CONSCIÊNCIA DO PRÓPRIO CORPO
Para a professora Fernanda Santana, que participa do projeto como voluntária, a yoga traz um pouco de paz aos moradores de rua: “Acho que por um momento eles sabem que existem, que têm um corpo que funciona e uma mente que pode viajar para outros lugares melhores”, diz ela. Uma ferramenta que ajuda a enfrentar as adversidades vividas nas ruas, a yoga é praticada nas segundas-feiras, sempre no Aterro do Flamengo, na altura da rua Dois de Dezembro, de onde se avista o Pão de Açúcar ao fundo, cenário que normalmente serve de cartão postal da cidade.
Para alguns dos participantes, esse é um dos poucos momentos do dia nos quais eles se sentem cidadãos de fato: “Não vai ajudar a sair da rua, mas mantém o espírito tranquilo. A vida aqui é difícil e a gente se altera com facilidade”, relata Marcelo Pereira, que vive nas ruas há 13 anos, desde os nove anos de idade. Ele, que aprendeu a ler olhando as placas de trânsito, pois nunca frequentou uma escola, afirma que pior do que a fome é o preconceito: “A fome castiga, mas é o preconceito da sociedade que dói mais forte”. A prática do exercício físico, nesse sentido, ajuda a resgatar a dignidade dos participantes.

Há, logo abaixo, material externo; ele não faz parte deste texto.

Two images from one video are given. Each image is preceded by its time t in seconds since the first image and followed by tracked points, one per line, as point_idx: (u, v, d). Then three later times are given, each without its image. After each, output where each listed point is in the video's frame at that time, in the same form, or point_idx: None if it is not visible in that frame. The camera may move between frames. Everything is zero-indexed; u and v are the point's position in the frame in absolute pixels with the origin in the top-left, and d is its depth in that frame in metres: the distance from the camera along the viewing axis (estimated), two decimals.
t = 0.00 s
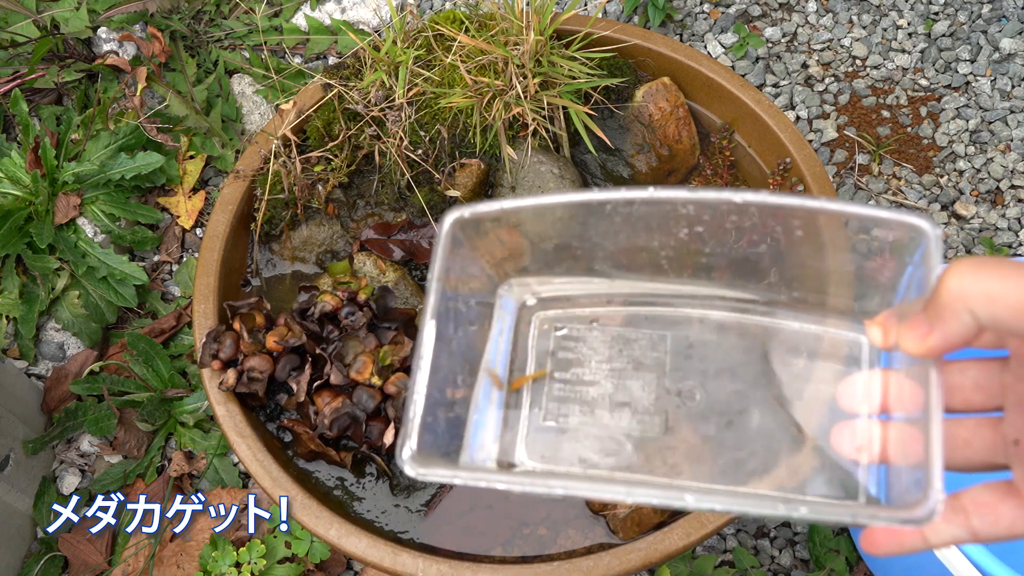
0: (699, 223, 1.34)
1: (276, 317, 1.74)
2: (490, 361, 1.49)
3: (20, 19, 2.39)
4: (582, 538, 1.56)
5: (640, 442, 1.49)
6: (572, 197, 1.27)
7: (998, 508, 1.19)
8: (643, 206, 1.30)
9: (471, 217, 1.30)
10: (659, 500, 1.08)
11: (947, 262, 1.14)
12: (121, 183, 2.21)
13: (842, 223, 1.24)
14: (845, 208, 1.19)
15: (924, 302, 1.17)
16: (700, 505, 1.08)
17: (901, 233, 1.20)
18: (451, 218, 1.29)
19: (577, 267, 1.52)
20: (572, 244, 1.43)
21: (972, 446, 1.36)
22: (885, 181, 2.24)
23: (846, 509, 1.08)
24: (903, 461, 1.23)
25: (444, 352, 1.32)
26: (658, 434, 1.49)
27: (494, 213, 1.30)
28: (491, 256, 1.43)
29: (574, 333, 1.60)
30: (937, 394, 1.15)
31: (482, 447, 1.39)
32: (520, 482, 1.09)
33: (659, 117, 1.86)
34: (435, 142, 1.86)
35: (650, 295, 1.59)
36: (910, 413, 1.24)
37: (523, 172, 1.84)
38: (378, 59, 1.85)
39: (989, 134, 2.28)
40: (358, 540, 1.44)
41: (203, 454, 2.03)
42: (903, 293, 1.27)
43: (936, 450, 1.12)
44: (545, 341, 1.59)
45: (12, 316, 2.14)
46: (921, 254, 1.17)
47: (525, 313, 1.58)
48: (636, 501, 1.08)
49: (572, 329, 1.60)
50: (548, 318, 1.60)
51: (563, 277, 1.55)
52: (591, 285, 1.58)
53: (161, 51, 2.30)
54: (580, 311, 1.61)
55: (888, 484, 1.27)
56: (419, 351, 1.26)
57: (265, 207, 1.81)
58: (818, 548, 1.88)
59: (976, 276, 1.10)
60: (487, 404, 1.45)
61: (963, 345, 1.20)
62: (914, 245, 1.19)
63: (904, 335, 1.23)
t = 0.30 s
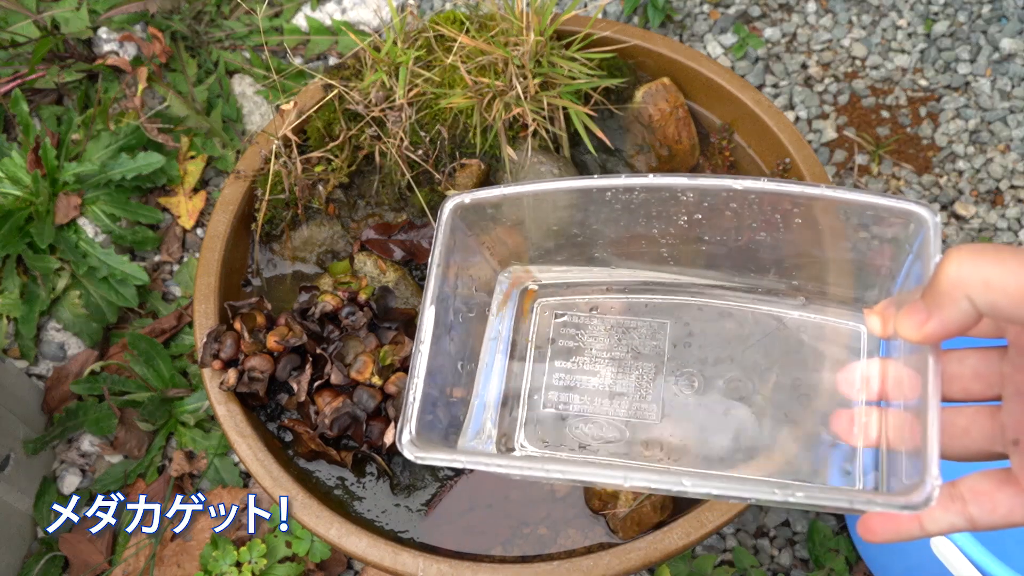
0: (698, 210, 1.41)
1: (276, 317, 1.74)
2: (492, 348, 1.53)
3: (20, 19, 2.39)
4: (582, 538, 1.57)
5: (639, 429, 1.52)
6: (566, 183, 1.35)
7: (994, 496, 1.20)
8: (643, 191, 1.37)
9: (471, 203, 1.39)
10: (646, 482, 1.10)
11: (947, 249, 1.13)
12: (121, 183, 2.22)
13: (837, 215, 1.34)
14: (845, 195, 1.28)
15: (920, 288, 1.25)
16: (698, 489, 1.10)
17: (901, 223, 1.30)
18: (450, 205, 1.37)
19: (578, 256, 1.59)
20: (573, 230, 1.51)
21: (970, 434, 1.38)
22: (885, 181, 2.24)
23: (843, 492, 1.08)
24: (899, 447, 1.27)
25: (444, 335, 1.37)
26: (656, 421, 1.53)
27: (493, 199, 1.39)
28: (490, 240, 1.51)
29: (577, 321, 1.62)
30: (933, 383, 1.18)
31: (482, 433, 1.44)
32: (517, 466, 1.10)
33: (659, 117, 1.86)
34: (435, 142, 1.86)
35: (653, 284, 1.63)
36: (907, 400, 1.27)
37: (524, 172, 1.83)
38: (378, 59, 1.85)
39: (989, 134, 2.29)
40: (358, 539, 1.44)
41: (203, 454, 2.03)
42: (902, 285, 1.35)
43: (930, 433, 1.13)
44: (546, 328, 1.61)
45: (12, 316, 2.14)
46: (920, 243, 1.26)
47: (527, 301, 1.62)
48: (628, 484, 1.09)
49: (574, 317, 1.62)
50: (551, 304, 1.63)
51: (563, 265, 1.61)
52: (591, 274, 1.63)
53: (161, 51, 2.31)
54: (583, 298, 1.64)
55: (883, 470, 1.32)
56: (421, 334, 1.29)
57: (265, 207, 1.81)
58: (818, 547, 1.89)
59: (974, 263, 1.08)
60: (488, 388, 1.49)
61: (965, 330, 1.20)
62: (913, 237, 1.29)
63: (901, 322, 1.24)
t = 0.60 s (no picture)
0: (706, 207, 1.42)
1: (276, 317, 1.74)
2: (502, 345, 1.52)
3: (20, 19, 2.39)
4: (582, 538, 1.57)
5: (650, 427, 1.52)
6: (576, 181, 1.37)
7: (1005, 491, 1.21)
8: (652, 189, 1.39)
9: (481, 203, 1.41)
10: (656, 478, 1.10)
11: (957, 244, 1.14)
12: (121, 183, 2.22)
13: (840, 211, 1.35)
14: (851, 191, 1.29)
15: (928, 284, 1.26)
16: (707, 485, 1.10)
17: (910, 219, 1.30)
18: (461, 204, 1.39)
19: (589, 255, 1.59)
20: (582, 230, 1.52)
21: (980, 431, 1.39)
22: (885, 181, 2.24)
23: (852, 487, 1.08)
24: (907, 443, 1.26)
25: (457, 334, 1.37)
26: (667, 418, 1.53)
27: (504, 199, 1.41)
28: (500, 240, 1.52)
29: (587, 319, 1.63)
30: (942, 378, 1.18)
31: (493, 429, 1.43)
32: (527, 462, 1.11)
33: (659, 117, 1.86)
34: (435, 142, 1.86)
35: (661, 282, 1.63)
36: (916, 398, 1.27)
37: (523, 172, 1.83)
38: (378, 59, 1.85)
39: (989, 134, 2.29)
40: (358, 539, 1.44)
41: (203, 454, 2.04)
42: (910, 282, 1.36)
43: (939, 430, 1.13)
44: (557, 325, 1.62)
45: (12, 316, 2.14)
46: (929, 240, 1.27)
47: (536, 298, 1.61)
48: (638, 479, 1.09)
49: (584, 315, 1.63)
50: (563, 302, 1.63)
51: (574, 263, 1.61)
52: (600, 272, 1.63)
53: (161, 51, 2.32)
54: (591, 297, 1.64)
55: (894, 466, 1.30)
56: (432, 333, 1.30)
57: (264, 207, 1.81)
58: (818, 547, 1.89)
59: (983, 259, 1.09)
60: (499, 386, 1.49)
61: (975, 326, 1.21)
62: (921, 233, 1.30)
63: (910, 318, 1.24)
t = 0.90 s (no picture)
0: (712, 210, 1.42)
1: (276, 317, 1.74)
2: (506, 349, 1.53)
3: (20, 19, 2.39)
4: (582, 538, 1.57)
5: (654, 429, 1.52)
6: (580, 184, 1.37)
7: (1011, 493, 1.20)
8: (656, 191, 1.39)
9: (484, 205, 1.41)
10: (660, 478, 1.10)
11: (964, 247, 1.14)
12: (121, 183, 2.22)
13: (841, 215, 1.36)
14: (855, 192, 1.29)
15: (933, 285, 1.25)
16: (712, 487, 1.10)
17: (914, 219, 1.30)
18: (464, 206, 1.39)
19: (593, 257, 1.60)
20: (587, 232, 1.52)
21: (985, 433, 1.40)
22: (885, 181, 2.24)
23: (858, 489, 1.07)
24: (913, 446, 1.27)
25: (462, 335, 1.38)
26: (671, 420, 1.53)
27: (508, 201, 1.41)
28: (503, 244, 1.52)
29: (591, 321, 1.63)
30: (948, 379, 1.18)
31: (498, 433, 1.44)
32: (533, 464, 1.11)
33: (659, 117, 1.86)
34: (435, 142, 1.86)
35: (664, 284, 1.63)
36: (921, 400, 1.27)
37: (524, 172, 1.83)
38: (378, 59, 1.85)
39: (989, 134, 2.29)
40: (358, 539, 1.44)
41: (203, 454, 2.04)
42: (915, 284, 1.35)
43: (945, 432, 1.13)
44: (562, 328, 1.62)
45: (12, 316, 2.14)
46: (934, 241, 1.27)
47: (539, 301, 1.62)
48: (644, 481, 1.09)
49: (588, 317, 1.62)
50: (567, 304, 1.63)
51: (578, 265, 1.61)
52: (605, 273, 1.63)
53: (161, 51, 2.32)
54: (596, 299, 1.64)
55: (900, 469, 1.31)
56: (437, 334, 1.30)
57: (265, 207, 1.81)
58: (818, 547, 1.89)
59: (989, 261, 1.09)
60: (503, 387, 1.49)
61: (981, 328, 1.20)
62: (927, 234, 1.29)
63: (914, 320, 1.24)
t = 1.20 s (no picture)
0: (711, 213, 1.43)
1: (276, 317, 1.74)
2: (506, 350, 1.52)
3: (20, 19, 2.39)
4: (582, 538, 1.57)
5: (654, 432, 1.52)
6: (580, 185, 1.38)
7: (1009, 496, 1.20)
8: (656, 194, 1.39)
9: (485, 207, 1.41)
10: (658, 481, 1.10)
11: (964, 251, 1.14)
12: (121, 183, 2.22)
13: (842, 219, 1.36)
14: (855, 196, 1.29)
15: (933, 288, 1.25)
16: (711, 490, 1.10)
17: (914, 222, 1.30)
18: (465, 208, 1.39)
19: (593, 258, 1.59)
20: (587, 234, 1.52)
21: (984, 435, 1.39)
22: (885, 181, 2.24)
23: (857, 492, 1.07)
24: (912, 448, 1.27)
25: (462, 337, 1.38)
26: (671, 423, 1.53)
27: (508, 203, 1.41)
28: (503, 246, 1.52)
29: (592, 323, 1.63)
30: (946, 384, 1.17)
31: (497, 435, 1.45)
32: (532, 467, 1.11)
33: (659, 117, 1.86)
34: (435, 142, 1.86)
35: (665, 286, 1.63)
36: (921, 403, 1.27)
37: (524, 172, 1.83)
38: (378, 59, 1.85)
39: (989, 134, 2.29)
40: (358, 539, 1.44)
41: (203, 454, 2.04)
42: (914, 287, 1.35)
43: (943, 435, 1.13)
44: (563, 330, 1.62)
45: (12, 316, 2.14)
46: (933, 244, 1.27)
47: (540, 302, 1.62)
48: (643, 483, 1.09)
49: (589, 319, 1.63)
50: (566, 305, 1.63)
51: (578, 267, 1.61)
52: (606, 275, 1.63)
53: (161, 51, 2.32)
54: (597, 302, 1.64)
55: (898, 474, 1.31)
56: (437, 337, 1.31)
57: (265, 207, 1.81)
58: (818, 547, 1.89)
59: (988, 265, 1.10)
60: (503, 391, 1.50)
61: (980, 332, 1.20)
62: (926, 237, 1.29)
63: (913, 322, 1.24)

POUCO PARA “OS DAS SALAS”, MUITO PARA “OS DA RUA”
Entre os sem-teto que participam do projeto que oferece o café da manhã, nem todos, porém, permanecem para a aula de yoga que acontece na sequência. Um grupo de uns 10 moradores de rua frequentam a aula. No entanto, entre os que ficam, alguns acompanham a prática com regularidade, ou seja, vão às aulas duas ou até três vezes por semana, em locais diferentes: “Participo nas segundas e quartas. Não venho só pela comida não. Saio daqui tranquilo. A cabeça já sai de outra forma”, descreve Elson da Silva, de 62 anos, morador de rua há cinco, situação na qual caiu depois de ter sido demitido do emprego em um supermercado.

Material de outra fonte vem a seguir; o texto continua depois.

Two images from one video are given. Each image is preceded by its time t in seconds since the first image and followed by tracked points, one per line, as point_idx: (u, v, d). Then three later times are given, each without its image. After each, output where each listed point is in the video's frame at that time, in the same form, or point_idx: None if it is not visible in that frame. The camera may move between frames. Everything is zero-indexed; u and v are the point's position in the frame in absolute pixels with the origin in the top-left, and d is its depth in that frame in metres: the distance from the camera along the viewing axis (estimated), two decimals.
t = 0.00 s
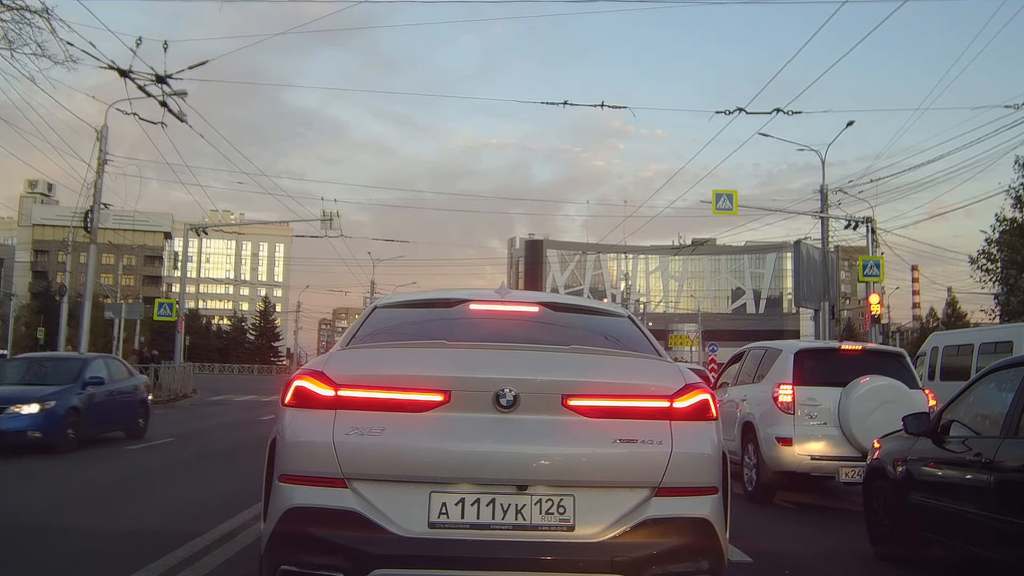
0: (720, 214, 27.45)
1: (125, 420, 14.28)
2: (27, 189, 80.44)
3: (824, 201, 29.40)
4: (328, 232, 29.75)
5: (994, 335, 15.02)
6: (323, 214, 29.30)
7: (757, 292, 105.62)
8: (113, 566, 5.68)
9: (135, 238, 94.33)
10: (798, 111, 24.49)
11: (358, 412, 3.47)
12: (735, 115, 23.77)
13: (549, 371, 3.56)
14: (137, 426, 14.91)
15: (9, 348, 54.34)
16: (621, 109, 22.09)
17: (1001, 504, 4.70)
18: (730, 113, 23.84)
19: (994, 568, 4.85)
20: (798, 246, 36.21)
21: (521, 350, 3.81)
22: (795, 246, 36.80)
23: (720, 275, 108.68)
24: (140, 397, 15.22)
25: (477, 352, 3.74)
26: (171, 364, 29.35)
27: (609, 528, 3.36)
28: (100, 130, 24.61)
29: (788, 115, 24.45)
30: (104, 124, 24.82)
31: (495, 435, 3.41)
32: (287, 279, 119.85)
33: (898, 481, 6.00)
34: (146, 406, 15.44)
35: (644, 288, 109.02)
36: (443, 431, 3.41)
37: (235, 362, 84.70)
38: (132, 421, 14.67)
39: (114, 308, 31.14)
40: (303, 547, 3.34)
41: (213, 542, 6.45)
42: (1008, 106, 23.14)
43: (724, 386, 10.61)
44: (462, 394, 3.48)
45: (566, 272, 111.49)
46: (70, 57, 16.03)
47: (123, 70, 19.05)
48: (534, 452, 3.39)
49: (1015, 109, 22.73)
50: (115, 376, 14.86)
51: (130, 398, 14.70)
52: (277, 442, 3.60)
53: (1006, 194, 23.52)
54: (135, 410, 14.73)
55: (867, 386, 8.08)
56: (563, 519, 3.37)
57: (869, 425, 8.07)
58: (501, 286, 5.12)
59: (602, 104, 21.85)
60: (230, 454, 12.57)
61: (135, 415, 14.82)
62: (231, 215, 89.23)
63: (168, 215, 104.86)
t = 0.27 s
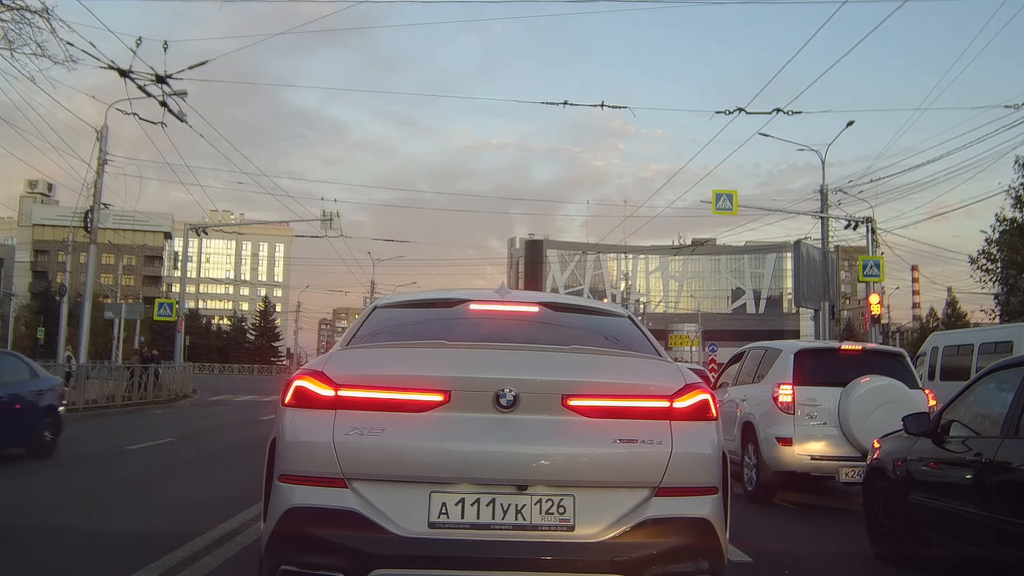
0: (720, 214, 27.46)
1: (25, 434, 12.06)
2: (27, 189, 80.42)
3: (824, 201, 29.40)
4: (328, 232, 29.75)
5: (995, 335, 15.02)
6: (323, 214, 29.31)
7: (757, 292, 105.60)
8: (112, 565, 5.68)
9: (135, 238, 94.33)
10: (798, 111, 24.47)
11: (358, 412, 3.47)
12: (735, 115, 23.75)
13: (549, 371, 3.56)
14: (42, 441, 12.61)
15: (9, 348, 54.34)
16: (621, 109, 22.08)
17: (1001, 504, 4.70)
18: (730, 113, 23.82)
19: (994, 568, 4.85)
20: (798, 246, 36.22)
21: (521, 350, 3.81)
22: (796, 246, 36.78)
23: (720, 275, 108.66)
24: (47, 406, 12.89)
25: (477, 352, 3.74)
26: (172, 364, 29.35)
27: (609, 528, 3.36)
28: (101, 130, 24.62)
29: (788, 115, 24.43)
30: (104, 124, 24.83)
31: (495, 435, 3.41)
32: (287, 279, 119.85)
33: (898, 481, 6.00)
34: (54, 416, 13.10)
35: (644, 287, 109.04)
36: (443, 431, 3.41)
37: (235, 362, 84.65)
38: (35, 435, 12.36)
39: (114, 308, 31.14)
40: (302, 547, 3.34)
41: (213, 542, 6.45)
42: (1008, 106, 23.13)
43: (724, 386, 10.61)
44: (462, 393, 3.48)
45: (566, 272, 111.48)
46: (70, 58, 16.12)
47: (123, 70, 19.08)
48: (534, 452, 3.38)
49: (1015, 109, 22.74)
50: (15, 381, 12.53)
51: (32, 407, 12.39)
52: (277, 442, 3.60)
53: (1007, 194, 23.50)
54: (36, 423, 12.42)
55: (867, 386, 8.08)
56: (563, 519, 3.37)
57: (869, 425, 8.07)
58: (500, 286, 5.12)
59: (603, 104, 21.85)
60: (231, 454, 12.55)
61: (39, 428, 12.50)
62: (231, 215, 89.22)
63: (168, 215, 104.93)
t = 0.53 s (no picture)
0: (720, 214, 27.45)
1: None
2: (27, 189, 80.43)
3: (824, 201, 29.41)
4: (328, 232, 29.75)
5: (995, 335, 15.02)
6: (323, 215, 29.31)
7: (757, 292, 105.59)
8: (112, 565, 5.68)
9: (135, 238, 94.34)
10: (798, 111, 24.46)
11: (358, 412, 3.47)
12: (735, 115, 23.74)
13: (549, 371, 3.56)
14: None
15: (9, 347, 54.37)
16: (621, 109, 22.09)
17: (1001, 505, 4.70)
18: (730, 113, 23.80)
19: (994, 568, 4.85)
20: (798, 246, 36.23)
21: (521, 350, 3.81)
22: (796, 246, 36.76)
23: (720, 275, 108.64)
24: None
25: (477, 353, 3.74)
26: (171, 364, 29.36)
27: (609, 528, 3.36)
28: (100, 130, 24.62)
29: (789, 115, 24.43)
30: (104, 124, 24.85)
31: (495, 435, 3.41)
32: (287, 279, 119.82)
33: (898, 481, 6.00)
34: None
35: (644, 288, 109.03)
36: (443, 431, 3.41)
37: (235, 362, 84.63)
38: None
39: (114, 308, 31.13)
40: (303, 547, 3.34)
41: (213, 542, 6.45)
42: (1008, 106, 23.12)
43: (724, 386, 10.61)
44: (462, 394, 3.48)
45: (566, 272, 111.47)
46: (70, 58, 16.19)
47: (123, 70, 19.09)
48: (534, 452, 3.38)
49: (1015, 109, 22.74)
50: None
51: None
52: (277, 442, 3.60)
53: (1007, 194, 23.49)
54: None
55: (867, 386, 8.08)
56: (563, 519, 3.37)
57: (870, 425, 8.07)
58: (501, 286, 5.12)
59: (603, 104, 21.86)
60: (231, 454, 12.55)
61: None
62: (231, 215, 89.23)
63: (168, 215, 104.94)
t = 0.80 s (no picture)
0: (720, 214, 27.44)
1: None
2: (27, 189, 80.43)
3: (824, 200, 29.40)
4: (328, 232, 29.74)
5: (995, 335, 15.01)
6: (323, 215, 29.30)
7: (757, 292, 105.56)
8: (113, 565, 5.69)
9: (135, 238, 94.33)
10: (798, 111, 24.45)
11: (358, 412, 3.47)
12: (735, 115, 23.72)
13: (549, 371, 3.56)
14: None
15: (9, 348, 54.39)
16: (621, 109, 22.10)
17: (1001, 504, 4.70)
18: (730, 113, 23.80)
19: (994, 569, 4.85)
20: (798, 246, 36.25)
21: (521, 350, 3.81)
22: (796, 245, 36.76)
23: (720, 275, 108.63)
24: None
25: (477, 353, 3.74)
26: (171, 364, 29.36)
27: (609, 528, 3.36)
28: (100, 130, 24.64)
29: (788, 115, 24.42)
30: (104, 124, 24.84)
31: (495, 435, 3.41)
32: (287, 279, 119.81)
33: (898, 481, 6.00)
34: None
35: (644, 288, 109.03)
36: (443, 431, 3.41)
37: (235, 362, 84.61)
38: None
39: (114, 308, 31.12)
40: (303, 547, 3.34)
41: (213, 542, 6.46)
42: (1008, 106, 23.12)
43: (724, 386, 10.61)
44: (462, 393, 3.48)
45: (566, 272, 111.43)
46: (70, 58, 16.17)
47: (123, 70, 19.11)
48: (534, 452, 3.39)
49: (1015, 109, 22.74)
50: None
51: None
52: (277, 442, 3.60)
53: (1006, 194, 23.48)
54: None
55: (867, 386, 8.08)
56: (563, 519, 3.37)
57: (869, 425, 8.07)
58: (501, 286, 5.12)
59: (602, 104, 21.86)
60: (231, 454, 12.55)
61: None
62: (231, 215, 89.22)
63: (167, 215, 104.96)
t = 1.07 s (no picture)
0: (720, 214, 27.45)
1: None
2: (27, 189, 80.47)
3: (824, 200, 29.40)
4: (328, 232, 29.75)
5: (995, 335, 15.01)
6: (323, 214, 29.31)
7: (757, 292, 105.56)
8: (113, 565, 5.69)
9: (135, 238, 94.38)
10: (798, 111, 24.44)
11: (358, 412, 3.47)
12: (735, 115, 23.73)
13: (549, 371, 3.56)
14: None
15: (8, 348, 54.43)
16: (621, 109, 22.11)
17: (1001, 504, 4.70)
18: (730, 113, 23.80)
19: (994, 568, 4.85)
20: (798, 246, 36.26)
21: (521, 350, 3.81)
22: (796, 246, 36.75)
23: (720, 275, 108.61)
24: None
25: (477, 352, 3.74)
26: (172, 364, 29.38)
27: (609, 528, 3.36)
28: (100, 130, 24.64)
29: (789, 115, 24.42)
30: (104, 124, 24.85)
31: (494, 435, 3.41)
32: (287, 279, 119.87)
33: (898, 481, 6.00)
34: None
35: (644, 288, 109.02)
36: (443, 431, 3.41)
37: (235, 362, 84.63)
38: None
39: (114, 308, 31.14)
40: (303, 548, 3.34)
41: (213, 542, 6.46)
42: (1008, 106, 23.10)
43: (724, 386, 10.61)
44: (462, 393, 3.48)
45: (566, 272, 111.41)
46: (70, 58, 16.14)
47: (123, 70, 19.11)
48: (534, 452, 3.39)
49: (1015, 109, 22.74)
50: None
51: None
52: (277, 442, 3.60)
53: (1007, 194, 23.47)
54: None
55: (867, 386, 8.08)
56: (563, 519, 3.37)
57: (869, 425, 8.07)
58: (501, 286, 5.12)
59: (602, 104, 21.87)
60: (231, 454, 12.56)
61: None
62: (231, 215, 89.29)
63: (168, 215, 104.98)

Uma hora e meia de aula, após um farto café da manhã, desperta corpo e espírito. Uma torção aqui, um alongamento acolá, meditação, relaxamento ao final e um almoço formam as atividades do grupo. O que pode parecer pouco para aqueles que estão nas “suas salas “ (jargão dos moradores de rua para quem tem casa), pode salvar o dia daqueles que têm não apenas a luta diária pela sobrevivência, mas também a de serem reconhecidos como seres humanos: ”Sei que hoje terei uma tarde melhor e tenho esperança de vir algo positivo, além da certeza do agora ser melhor do que o antes”, conclui Roberto Moreira da Silva na roda de bate papo do grupo.